▶ **How to complete this task**: Locate each line of the material below that contains the word "Крыма", and copy every such line. The match is case-sensitive.

▶ **Supplied entries**:
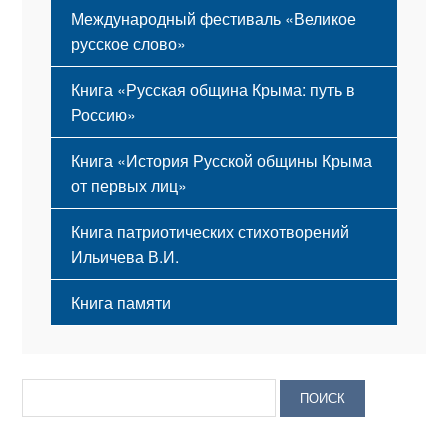
Международный фестиваль «Великое
русское слово»
Книга «Русская община Крыма: путь в
Россию»
Книга «История Русской общины Крыма
от первых лиц»
Книга патриотических стихотворений
Ильичева В.И.
Книга памяти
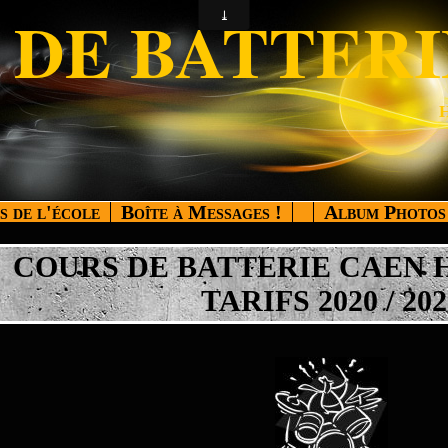
 DE BATTERI
 de l'école
Boîte à Messages !
Album Photos
COURS DE BATTERIE CAEN 
TARIFS 2020 / 202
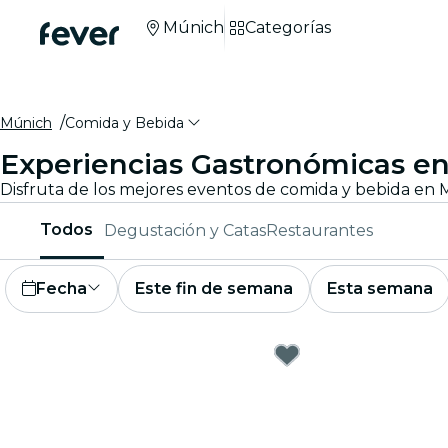
Múnich
Categorías
Múnich
Comida y Bebida
Experiencias Gastronómicas e
Disfruta de los mejores eventos de comida y bebida en M
Todos
Degustación y Catas
Restaurantes
Fecha
Este fin de semana
Esta semana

▶ **Response to the exercise**:
Книга «Русская община Крыма: путь в
Книга «История Русской общины Крыма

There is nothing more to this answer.